В этой дружной студенческой семье говорили о женском образовании, о положении рабочих, о социализме, о том, как исправить и сделать разумной тяжелую, нелепую, несправедливую жизнь.

Соня и Саша, как самые младшие, больше слушали, чем говорили. Особенно интересные споры — споры до хрипоты, до одури — велись, когда приходили студенты-медики Александров и Натансон.

Александров е студенческой среде слыл блестящим оратором. Но Соне и Саше Натансон нравился гораздо больше. Этот человек заражал всех своею неустанной стремительностью и целеустремленностью, Сразу чувствовалось, что он много читал, много думал и ясно видит, куда идти, чего добиваться.

Натансон участвовал во всех студенческих беспорядках, но когда появившийся в Петербурге Нечаев стал уверять, что народ готов к бунту, и призывать взбудораженную молодежь выйти на улицу, тот же Натансон сделал все что мог, чтобы не допустить бессмысленной гибели людей.

Натансон и Александров жили в знаменитой Вульфовской коммуне, родоначальнице всех студенческих коммун. Жили медики дружно.
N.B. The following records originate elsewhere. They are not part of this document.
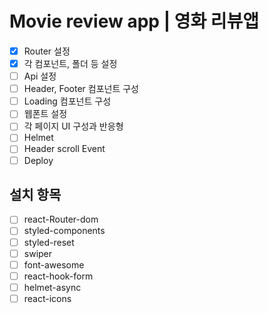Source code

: # Movie review app | 영화 리뷰앱

- [x] Router 설정
- [x] 각 컴포넌트, 폴더 등 설정
- [ ] Api 설정
- [ ] Header, Footer 컴포넌트 구성
- [ ] Loading 컴포넌트 구성
- [ ] 웹폰트 설정
- [ ] 각 페이지 UI 구성과 반응형
- [ ] Helmet
- [ ] Header scroll Event
- [ ] Deploy

## 설치 항목

- [ ] react-Router-dom
- [ ] styled-components
- [ ] styled-reset
- [ ] swiper
- [ ] font-awesome
- [ ] react-hook-form
- [ ] helmet-async
- [ ] react-icons
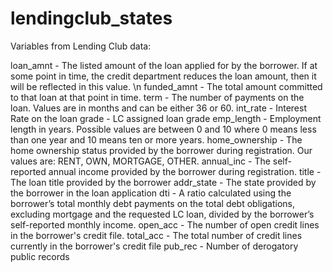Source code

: # lendingclub_states

Variables from Lending Club data:

loan_amnt - The listed amount of the loan applied for by the borrower. If at some point in time, the credit department reduces the loan amount, then it will be reflected in this value. \n
funded_amnt - The total amount committed to that loan at that point in time.
term - The number of payments on the loan. Values are in months and can be either 36 or 60.
int_rate - Interest Rate on the loan
grade - LC assigned loan grade
emp_length - Employment length in years. Possible values are between 0 and 10 where 0 means less than one year and 10 means ten or more years.
home_ownership - The home ownership status provided by the borrower during registration. Our values are: RENT, OWN, MORTGAGE, OTHER.
annual_inc - The self-reported annual income provided by the borrower during registration.
title - The loan title provided by the borrower
addr_state - The state provided by the borrower in the loan application
dti - A ratio calculated using the borrower’s total monthly debt payments on the total debt obligations, excluding mortgage and the requested LC loan, divided by the borrower’s self-reported monthly income.
open_acc - The number of open credit lines in the borrower's credit file.
total_acc - The total number of credit lines currently in the borrower's credit file
pub_rec - Number of derogatory public records
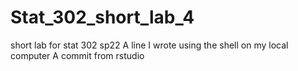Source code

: # Stat_302_short_lab_4
short lab for stat 302 sp22
A line I wrote using the shell on my local computer
A commit from rstudio

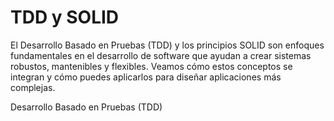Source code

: # TDD y SOLID
El Desarrollo Basado en Pruebas (TDD) y los principios SOLID son enfoques fundamentales en el desarrollo de software que ayudan a crear sistemas robustos, mantenibles y flexibles. 
Veamos cómo estos conceptos se integran y cómo puedes aplicarlos para diseñar aplicaciones más complejas.

Desarrollo Basado en Pruebas (TDD)

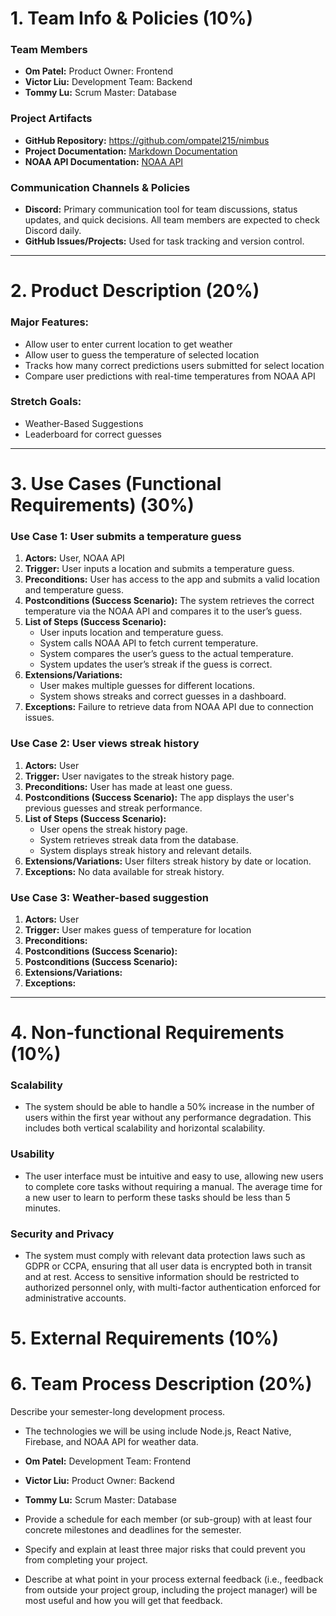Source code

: # 1. Team Info & Policies (10%)
### Team Members
- **Om Patel:** Product Owner: Frontend
- **Victor Liu:** Development Team: Backend
- **Tommy Lu:** Scrum Master: Database

### Project Artifacts
- **GitHub Repository:** https://github.com/ompatel215/nimbus
- **Project Documentation:** [Markdown Documentation](#git@github.com:ompatel215/nimbus.git)
- **NOAA API Documentation:** [NOAA API](https://www.ncdc.noaa.gov/cdo-web/webservices/v2)

### Communication Channels & Policies
- **Discord:** Primary communication tool for team discussions, status updates, and quick decisions. All team members are expected to check Discord daily.
- **GitHub Issues/Projects:** Used for task tracking and version control.
  
---

# 2. Product Description (20%)
### Major Features:
- Allow user to enter current location to get weather
- Allow user to guess the temperature of selected location
- Tracks how many correct predictions users submitted for select location
- Compare user predictions with real-time temperatures from NOAA API 

### Stretch Goals:
- Weather-Based Suggestions
- Leaderboard for correct guesses

---

# 3. Use Cases (Functional Requirements) (30%)

### Use Case 1: User submits a temperature guess
1) **Actors:** User, NOAA API
2) **Trigger:** User inputs a location and submits a temperature guess.
3) **Preconditions:** User has access to the app and submits a valid location and temperature guess.
4) **Postconditions (Success Scenario):** The system retrieves the correct temperature via the NOAA API and compares it to the user’s guess.
5) **List of Steps (Success Scenario):**
   - User inputs location and temperature guess.
   - System calls NOAA API to fetch current temperature.
   - System compares the user’s guess to the actual temperature.
   - System updates the user’s streak if the guess is correct.
6) **Extensions/Variations:**
   - User makes multiple guesses for different locations.
   - System shows streaks and correct guesses in a dashboard.
7) **Exceptions:** Failure to retrieve data from NOAA API due to connection issues.

### Use Case 2: User views streak history
1) **Actors:** User
2) **Trigger:** User navigates to the streak history page.
3) **Preconditions:** User has made at least one guess.
4) **Postconditions (Success Scenario):** The app displays the user's previous guesses and streak performance.
5) **List of Steps (Success Scenario):**
   - User opens the streak history page.
   - System retrieves streak data from the database.
   - System displays streak history and relevant details.
6) **Extensions/Variations:** User filters streak history by date or location.
7) **Exceptions:** No data available for streak history.

### Use Case 3: Weather-based suggestion
1) **Actors:** User
2) **Trigger:** User makes guess of temperature for location
3) **Preconditions:** 
4) **Postconditions (Success Scenario):** 
5) **Postconditions (Success Scenario):**
6) **Extensions/Variations:**
7) **Exceptions:**

---

# 4. Non-functional Requirements (10%)

### Scalability
- The system should be able to handle a 50% increase in the number of users within the first year without any performance degradation. This includes both vertical scalability and horizontal scalability.

### Usability
- The user interface must be intuitive and easy to use, allowing new users to complete core tasks without requiring a manual. The average time for a new user to learn to perform these tasks should be less than 5 minutes.

### Security and Privacy
- The system must comply with relevant data protection laws such as GDPR or CCPA, ensuring that all user data is encrypted both in transit and at rest. Access to sensitive information should be restricted to authorized personnel only, with multi-factor authentication enforced for administrative accounts.

# 5. External Requirements (10%)


# 6. Team Process Description (20%)

Describe your semester-long development process.

- The technologies we will be using include Node.js, React Native, Firebase, and NOAA API for weather data.

- **Om Patel:** Development Team: Frontend
- **Victor Liu:** Product Owner: Backend
- **Tommy Lu:** Scrum Master: Database
  
- Provide a schedule for each member (or sub-group) with at least four concrete milestones and deadlines for the semester.
- Specify and explain at least three major risks that could prevent you from completing your project.
- Describe at what point in your process external feedback (i.e., feedback from outside your project group, including the project manager) will be most useful and how you will get that feedback.
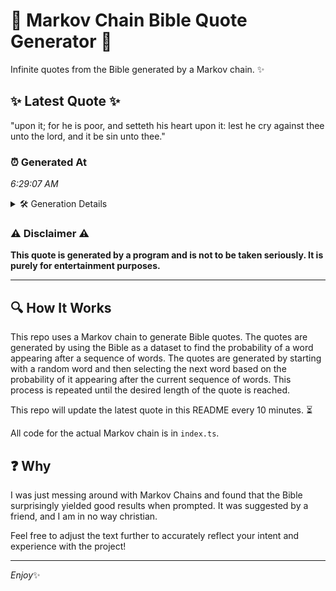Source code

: # 📖 Markov Chain Bible Quote Generator 📖

Infinite quotes from the Bible generated by a Markov chain. ✨

## ✨ Latest Quote ✨
"upon it; for he is poor, and setteth his heart upon it: lest he cry against thee unto the lord, and it be sin unto thee."

### ⏰ Generated At
*6:29:07 AM*

<details>
    <summary>🛠️ Generation Details</summary>
    <p>
        <strong>🌱 Seed:</strong> upon<br>
        <strong>🔄 Iterations:</strong> 25<br>
        <strong>📜 Context History:</strong><br>[ upon ]: it;<br>[ upon, it; ]: for<br>[ upon, it;, for ]: he<br>[ upon, it;, for, he ]: is<br>[ upon, it;, for, he, is ]: poor,<br>[ upon, it;, for, he, is, poor, ]: and<br>[ it;, for, he, is, poor,, and ]: setteth<br>[ for, he, is, poor,, and, setteth ]: his<br>[ he, is, poor,, and, setteth, his ]: heart<br>[ is, poor,, and, setteth, his, heart ]: upon<br>[ poor,, and, setteth, his, heart, upon ]: it:<br>[ and, setteth, his, heart, upon, it: ]: lest<br>[ setteth, his, heart, upon, it:, lest ]: he<br>[ his, heart, upon, it:, lest, he ]: cry<br>[ heart, upon, it:, lest, he, cry ]: against<br>[ upon, it:, lest, he, cry, against ]: thee<br>[ it:, lest, he, cry, against, thee ]: unto<br>[ lest, he, cry, against, thee, unto ]: the<br>[ he, cry, against, thee, unto, the ]: lord,<br>[ cry, against, thee, unto, the, lord, ]: and<br>[ against, thee, unto, the, lord,, and ]: it<br>[ thee, unto, the, lord,, and, it ]: be<br>[ unto, the, lord,, and, it, be ]: sin<br>[ the, lord,, and, it, be, sin ]: unto<br>[ lord,, and, it, be, sin, unto ]: thee.<br>
    </p>
</details>

### ⚠️ Disclaimer ⚠️
**This quote is generated by a program and is not to be taken seriously. It is purely for entertainment purposes.**

---

## 🔍 How It Works

This repo uses a Markov chain to generate Bible quotes. The quotes are generated by using the Bible as a dataset to find the probability of a word appearing after a sequence of words. The quotes are generated by starting with a random word and then selecting the next word based on the probability of it appearing after the current sequence of words. This process is repeated until the desired length of the quote is reached.

This repo will update the latest quote in this README every 10 minutes. ⏳

All code for the actual Markov chain is in `index.ts`.

## ❓ Why

I was just messing around with Markov Chains and found that the Bible surprisingly yielded good results when prompted. 
It was suggested by a friend, and I am in no way christian.

Feel free to adjust the text further to accurately reflect your intent and experience with the project!

---

*Enjoy*✨
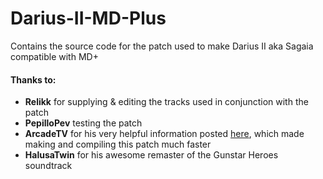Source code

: # Darius-II-MD-Plus
Contains the source code for the patch used to make Darius II aka Sagaia compatible with MD+
 
#### Thanks to:
* **Relikk** for supplying & editing the tracks used in conjunction with the patch
* **PepilloPev** testing the patch
* **ArcadeTV** for his very helpful information posted [here](https://arcadetv.github.io/msu-md-patches/wiki/Build-the-ROM.html), which made making and compiling this patch much faster
* **HalusaTwin** for his awesome remaster of the Gunstar Heroes soundtrack
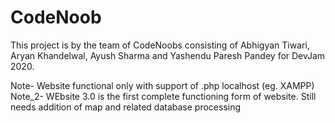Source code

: # CodeNoob
This project is by the team of CodeNoobs consisting of Abhigyan Tiwari, Aryan Khandelwal, Ayush Sharma and Yashendu Paresh Pandey for DevJam 2020.

Note- Website functional only with support of .php localhost (eg. XAMPP)
Note_2- WEbsite 3.0 is the first complete functioning form of website. Still needs addition of map and related database processing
На всю квартиру имелась одна пара хороших сапог, которая по мере надобности переходила от одного к другому.

Когда подруга одной из сестер Корниловых, Ольга Шлейснер, поручила Саше передать Натансону записку, Соня обрадовалась случаю побывать в Вульфовской коммуне и отправилась туда вместе с ней.

Усталые, запыхавшиеся, добрались они до огромного дома, поднялись на площадку первого этажа и позвонили. Дверь приоткрылась. Соня увидела черную фуражку с белой бляхой, а под ней маленькие глазки и черные усы торчком.

— Мы не туда попали, — Сказала Соня, увидев городового.

— Нет, нет, барышни, — возразил городовой. — Куда надо, туда и попали!

Пришлось войти. Городовой запер дверь и положил ключ в карман. Соня и Саша очутились в маленькой кухне. На полу шумел давно не чищенный самовар. У стола сидел другой городовой и пил из блюдечка чай. Шашку он поставил между колен. Жесткая, застегнутая на все пуговицы шинель мешала ему двигать руками, но городовой, по-видимому, наслаждался. Он раскраснелся, волосы слиплись на лбу.

— Еще две, — произнес он с удовлетворением.

— И вы тут! — воскликнул Натансон, который, услышав звонок, вышел на кухню. — Какими судьбами? Ну что ж, идемте сюда. У нас весело.

Они прошли через большую комнату, в которой не было ничего, кроме длинного деревянного стола и двух скамеек, в следующую, откуда доносились смех и голоса.